Mon Dec 27, 2010 8:13 pm
You know, it is possible to run just the oscillator module separately from the rest of the unit. I've had one running in my garage now for about the past year or so, hooked to two mid-grade stereo speakers in small cabinets. You can use a 24VDC power cube (2A - one I use is for an old Compaq computer docking station) to run the whole works and you get very good output. I modified the tones on mine to be in sync with a dual-tone Thunderbolt, also I lowered the cutoff frequency somewhat, which you wouldn't do with a normal unit. All adjustments I did can be made on the motherboard. To sync the tones with the Tbolt tone frequencies, I just used an external tone generator set for the proper max high tone frequencies from the manual and then zero-beat the output from the card accordingly. It'd be very easy to tie the whole thing into a RCA output with left channel/right channel to plug into any kind of sound system you want. Probably sorta similar to what Federal did with the EIWS setup to interface to a building PA system.
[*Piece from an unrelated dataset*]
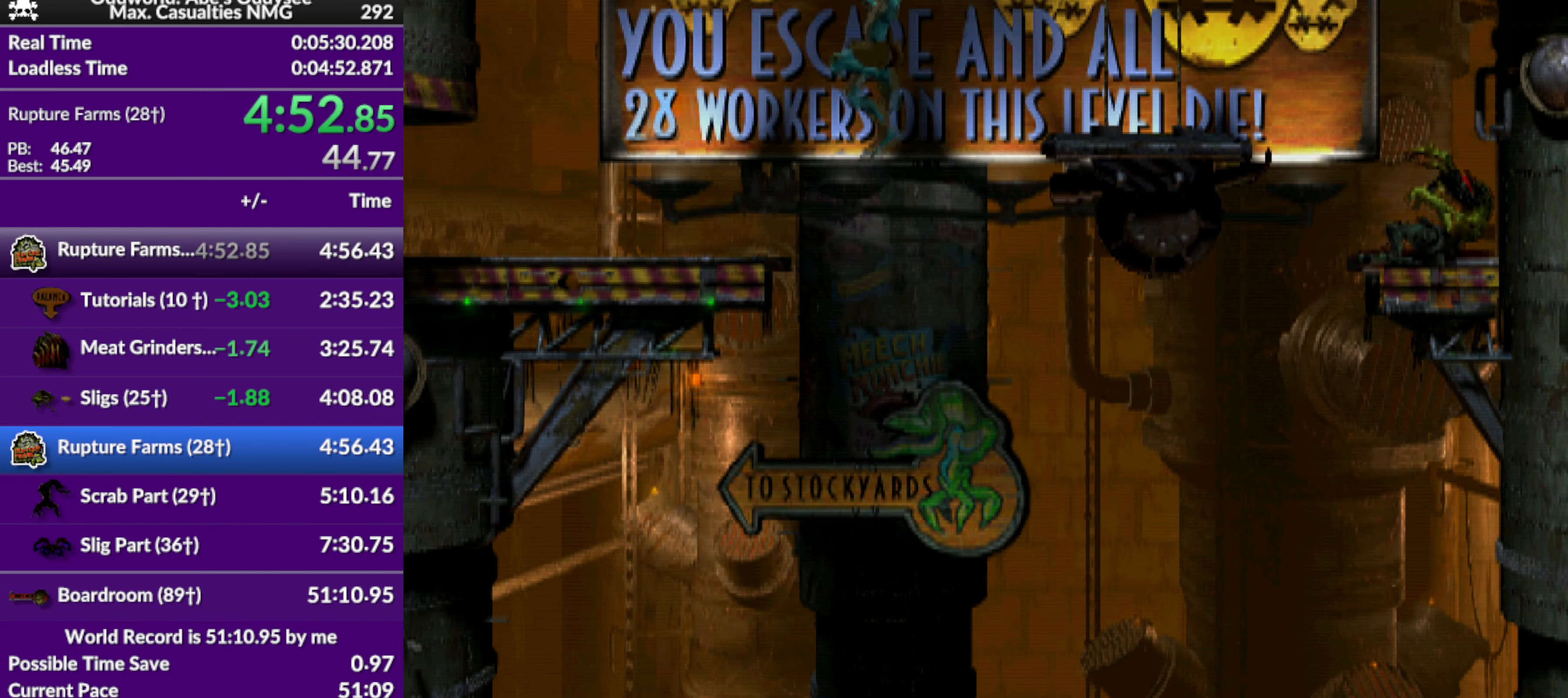
{"buttons": ["CROSS", "R1", "DPAD_LEFT"], "left_stick": "center", "events": [[167, "CROSS", "down"]]}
Any of the plug-in modules work well out from the Selectone series horns for the 7th position. I've got the Westminster Chime module still in mine, but I've run slow whoop as well as a few others. Federal also has a recordable module they make (put your own tones on!) now as well as the 32-tone variety. I've thought about ordering one, and shipping them one of my navy WAV files out of the AN/SIA-114B system to burn into the module....
Lot of possibilities with the correct interfaces... my module came from an EBAY purchase of a controller cabinet about 2 years ago, stripped the rest of it to populate another unit that had some bad power modules.